**MATERIAL FOR THIS TASK:**
------------

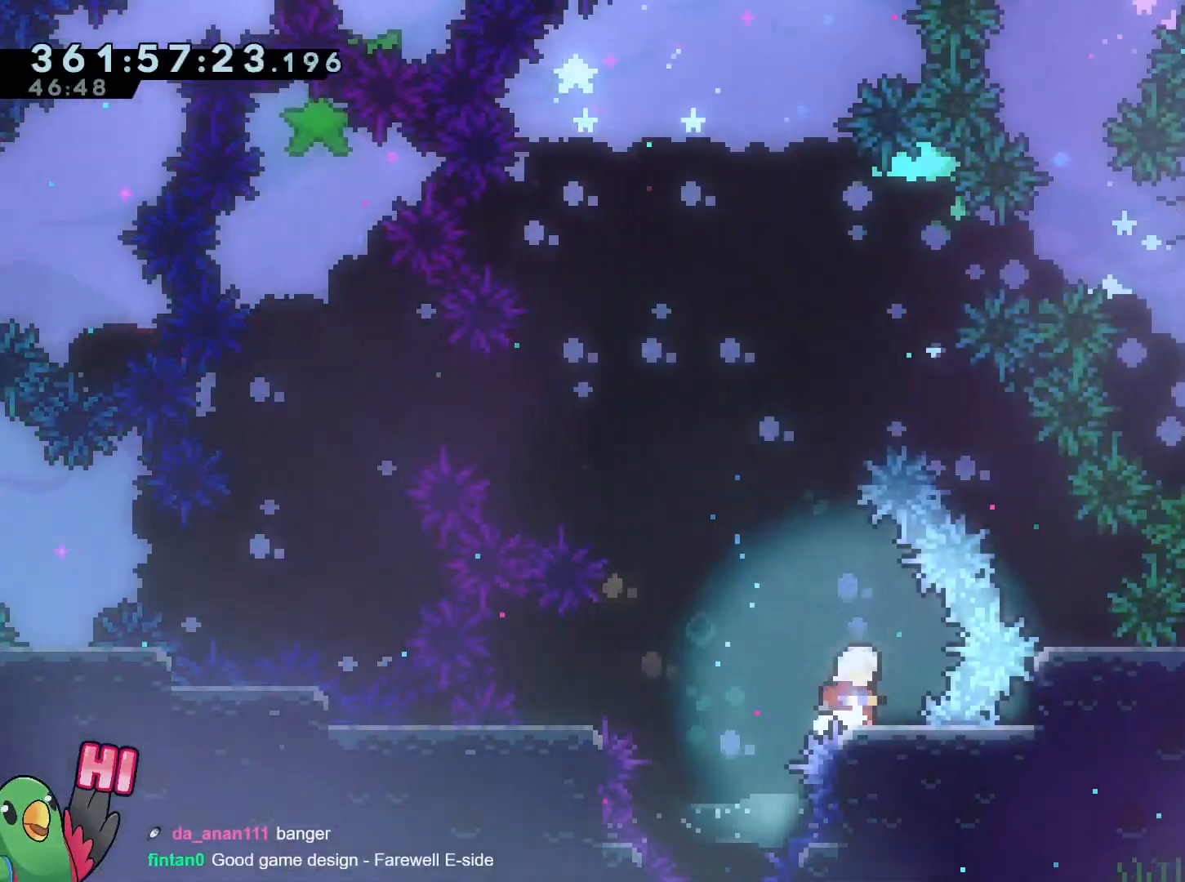
{"buttons": ["R1"], "left_stick": "center", "right_stick": "center", "events": []}
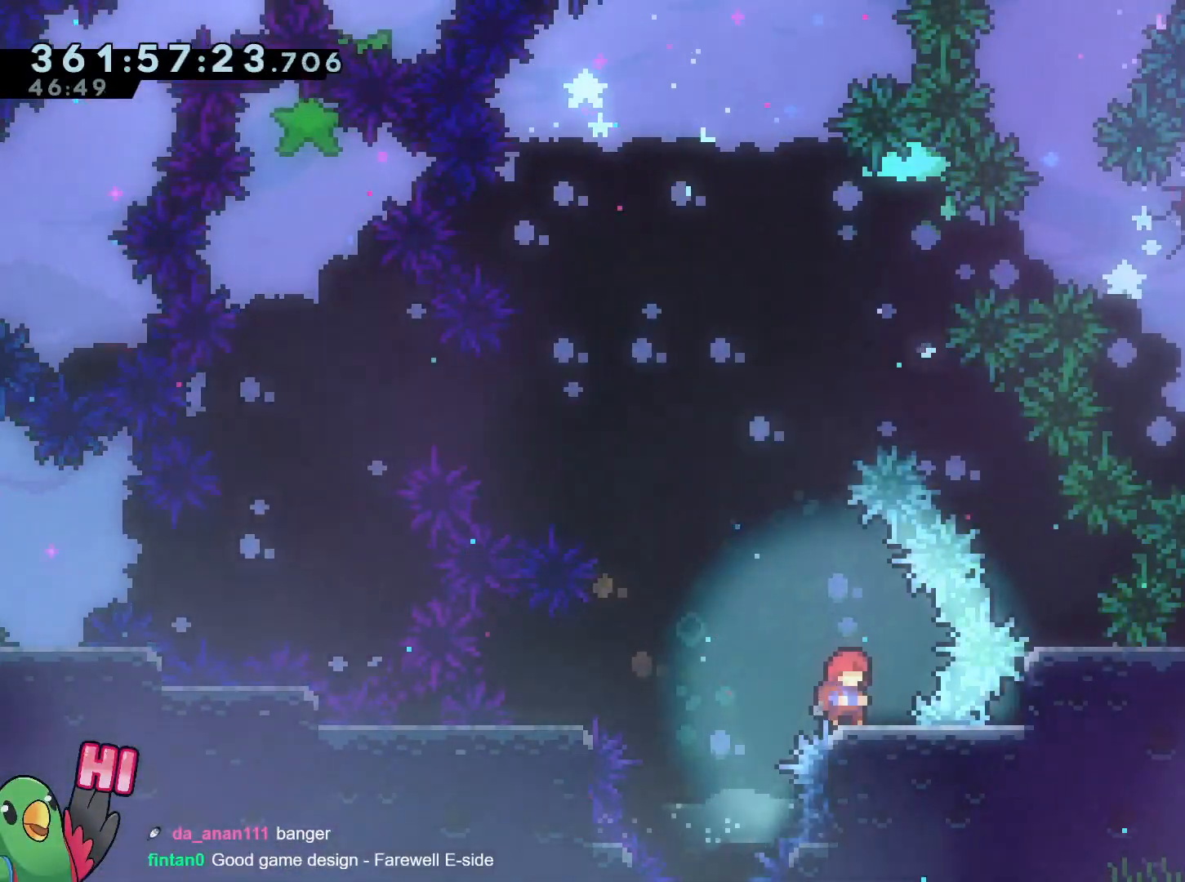
{"buttons": ["R1"], "left_stick": "center", "right_stick": "center", "events": [[50, "B", "down"], [117, "B", "up"]]}
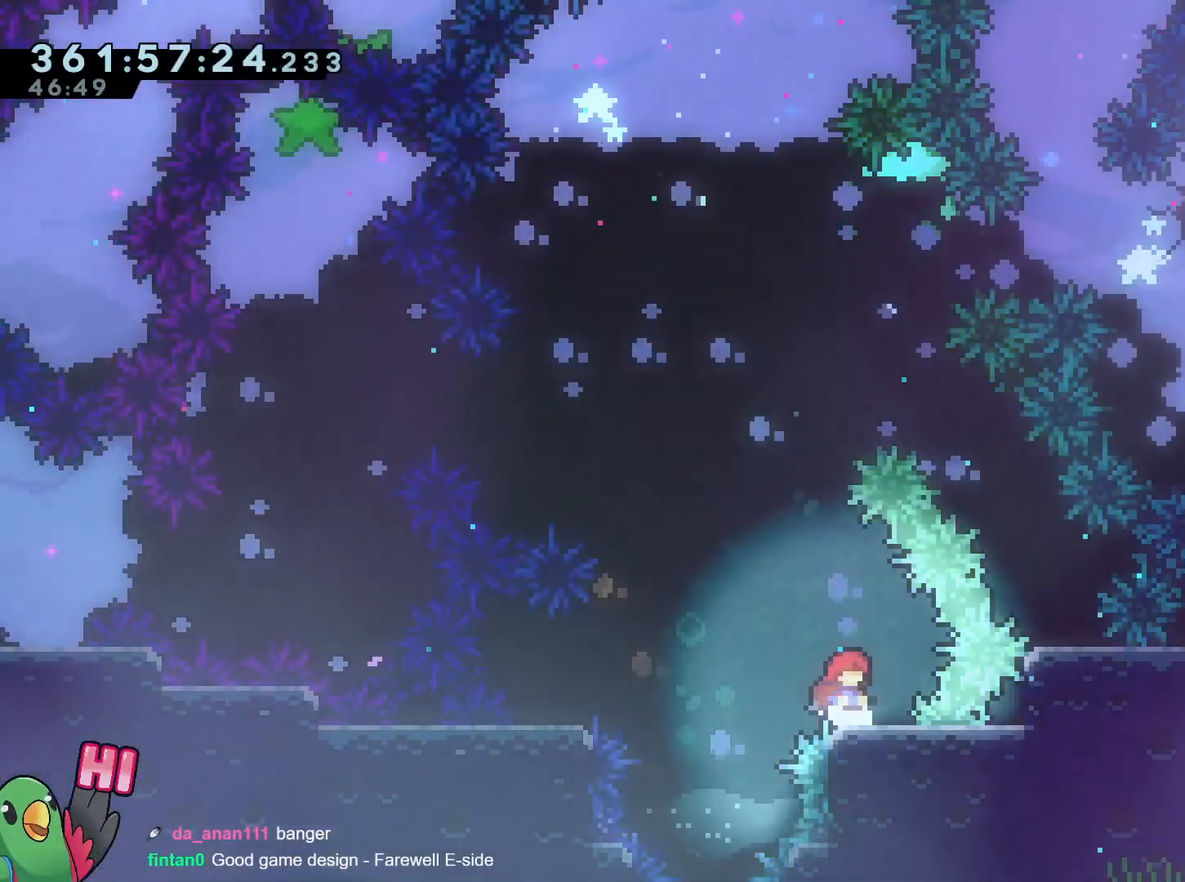
{"buttons": ["R1"], "left_stick": "center", "right_stick": "center", "events": [[117, "left_stick", "left"], [184, "B", "down"], [267, "B", "up"], [301, "left_stick", "center"]]}
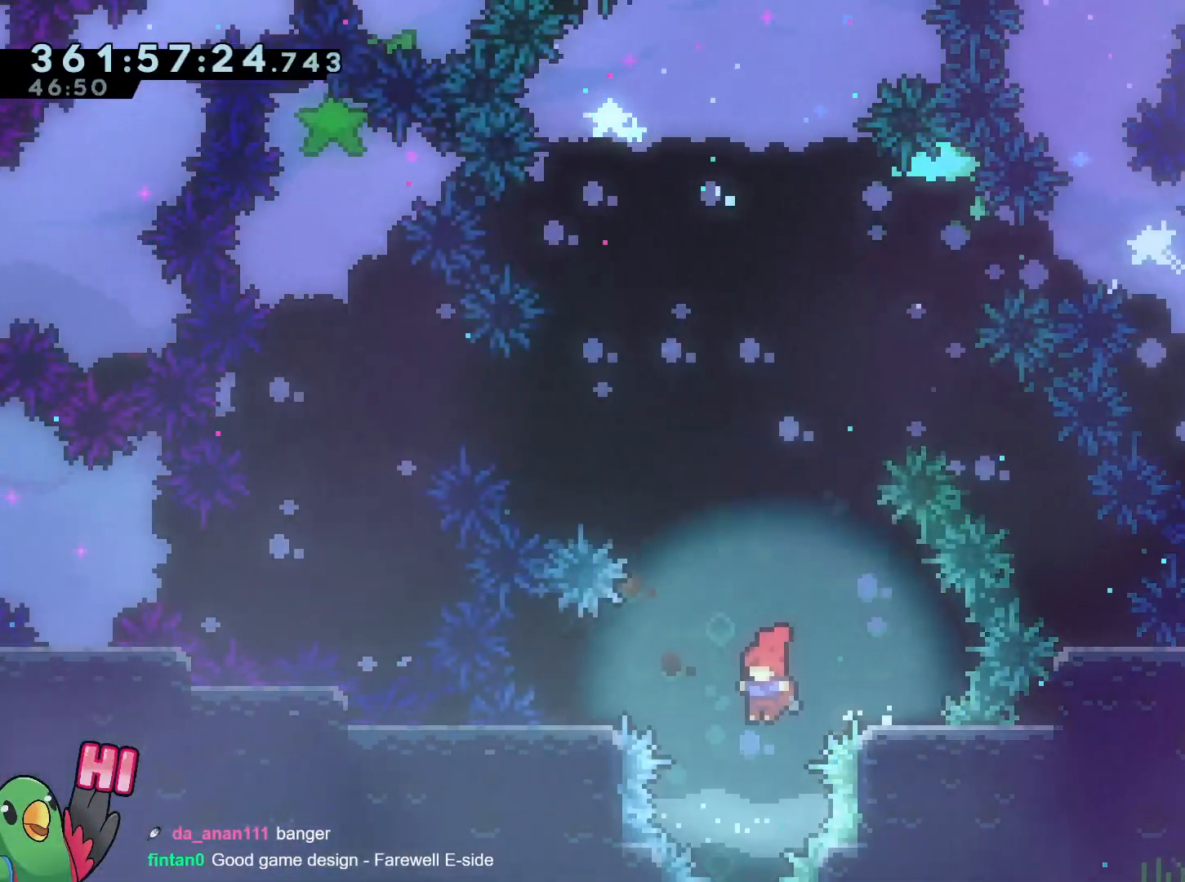
{"buttons": [], "left_stick": "center", "right_stick": "center", "events": [[67, "left_stick", "up"], [117, "L2", "down"], [183, "Y", "down"], [317, "Y", "up"], [350, "L2", "up"], [367, "R1", "up"], [384, "left_stick", "center"]]}
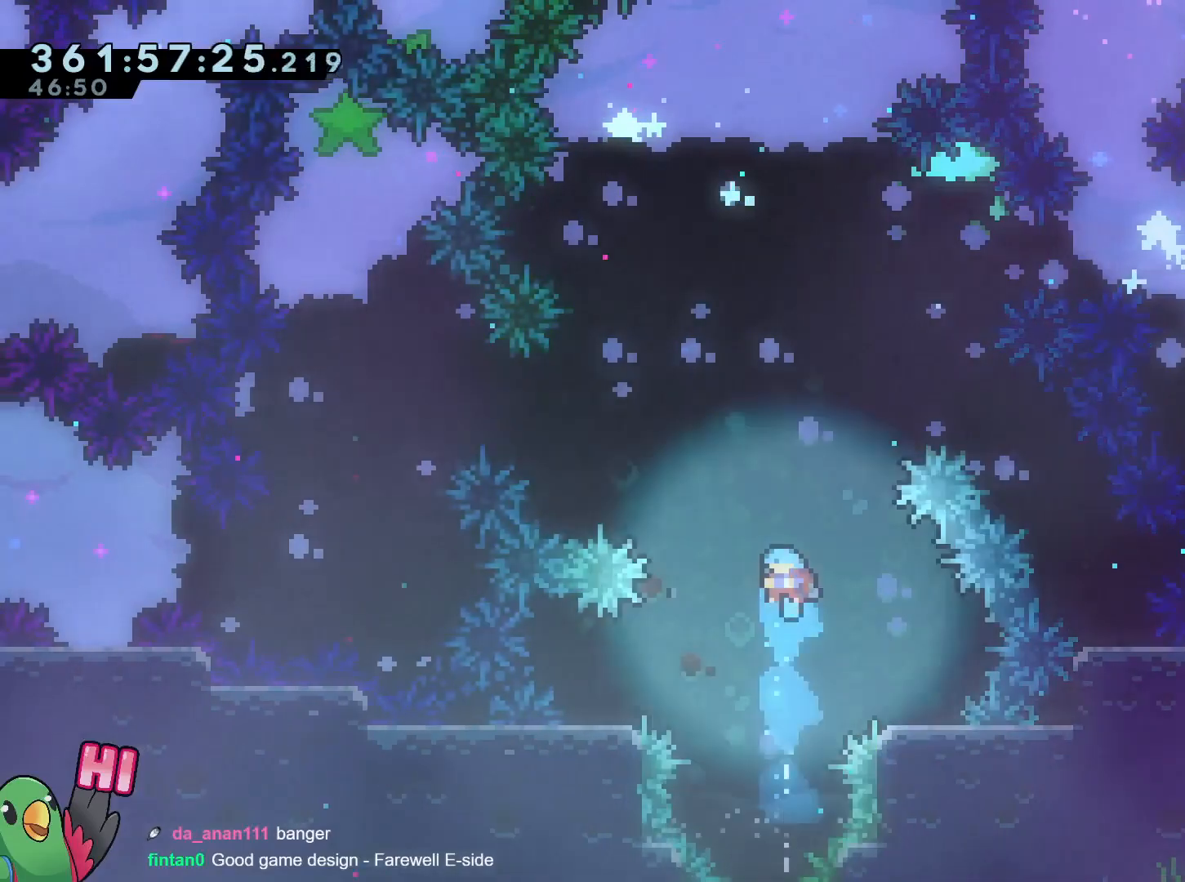
{"buttons": ["R1"], "left_stick": "center", "right_stick": "center", "events": [[17, "L2", "down"], [17, "left_stick", "up-left"], [167, "R1", "down"], [401, "L2", "up"], [434, "left_stick", "center"]]}
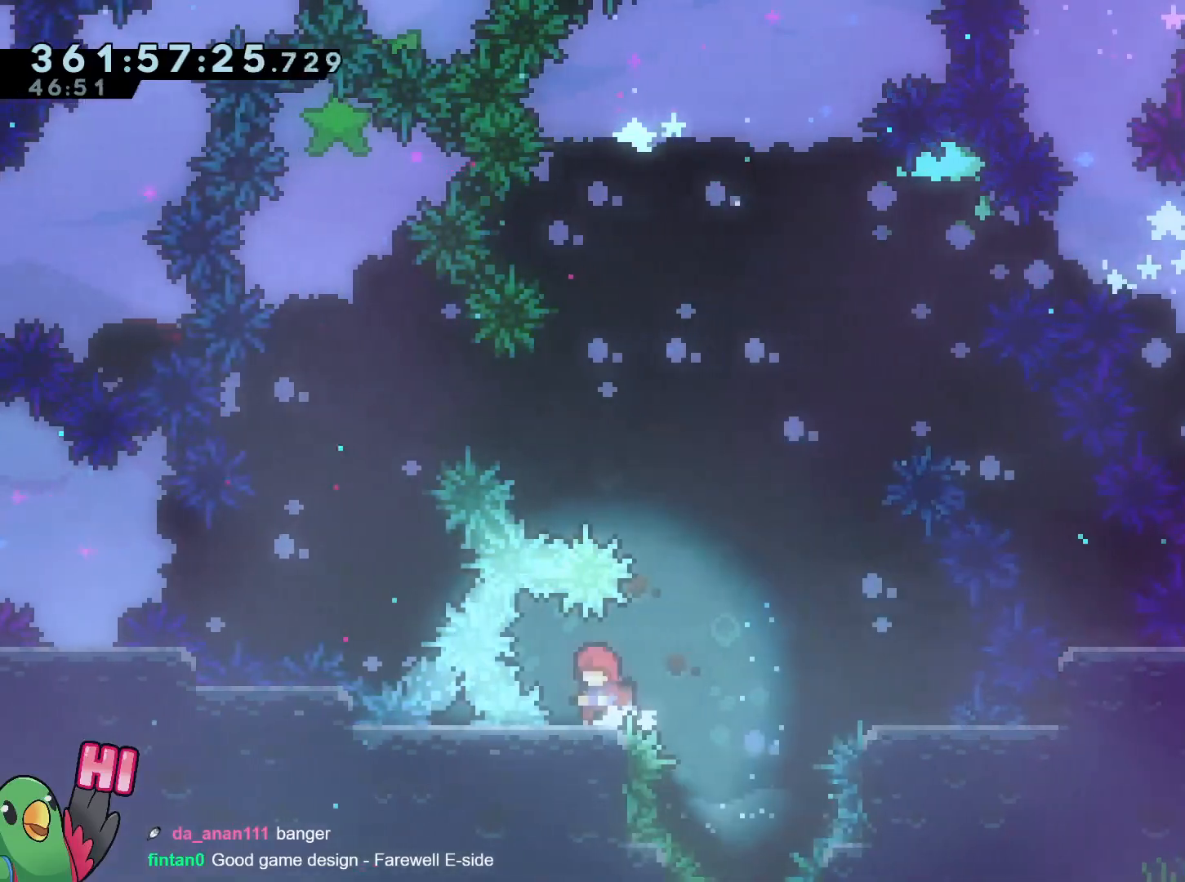
{"buttons": ["R1"], "left_stick": "center", "right_stick": "center", "events": []}
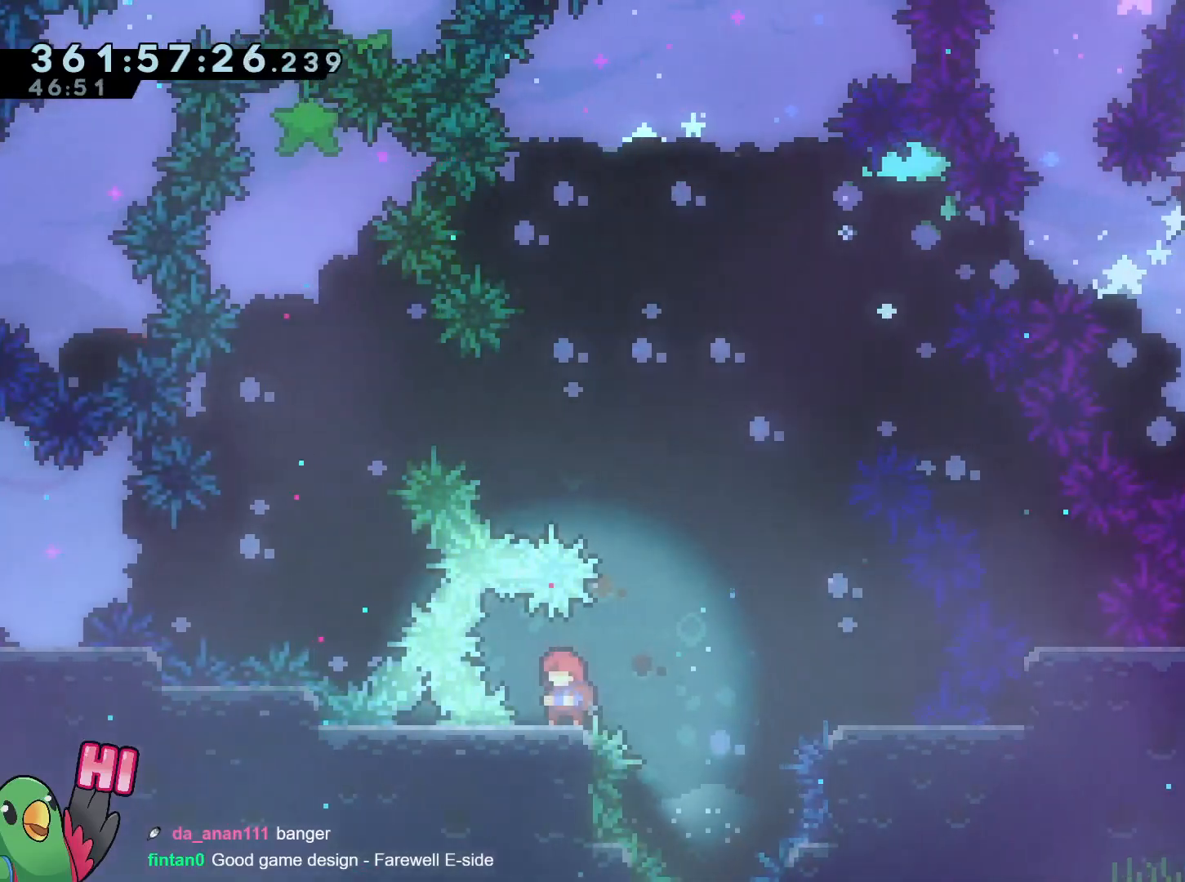
{"buttons": ["R1"], "left_stick": "center", "right_stick": "center", "events": []}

------------

**ACTION ITEM:**
Leave out the pictures and give the rest of the records again exactly.

**RESPONSE TO THIS TASK:**
{"buttons": ["R1"], "left_stick": "center", "right_stick": "center", "events": []}
{"buttons": ["R1"], "left_stick": "center", "right_stick": "center", "events": [[50, "B", "down"], [117, "B", "up"]]}
{"buttons": ["R1"], "left_stick": "center", "right_stick": "center", "events": [[117, "left_stick", "left"], [184, "B", "down"], [267, "B", "up"], [301, "left_stick", "center"]]}
{"buttons": [], "left_stick": "center", "right_stick": "center", "events": [[67, "left_stick", "up"], [117, "L2", "down"], [183, "Y", "down"], [317, "Y", "up"], [350, "L2", "up"], [367, "R1", "up"], [384, "left_stick", "center"]]}
{"buttons": ["R1"], "left_stick": "center", "right_stick": "center", "events": [[17, "L2", "down"], [17, "left_stick", "up-left"], [167, "R1", "down"], [401, "L2", "up"], [434, "left_stick", "center"]]}
{"buttons": ["R1"], "left_stick": "center", "right_stick": "center", "events": []}
{"buttons": ["R1"], "left_stick": "center", "right_stick": "center", "events": []}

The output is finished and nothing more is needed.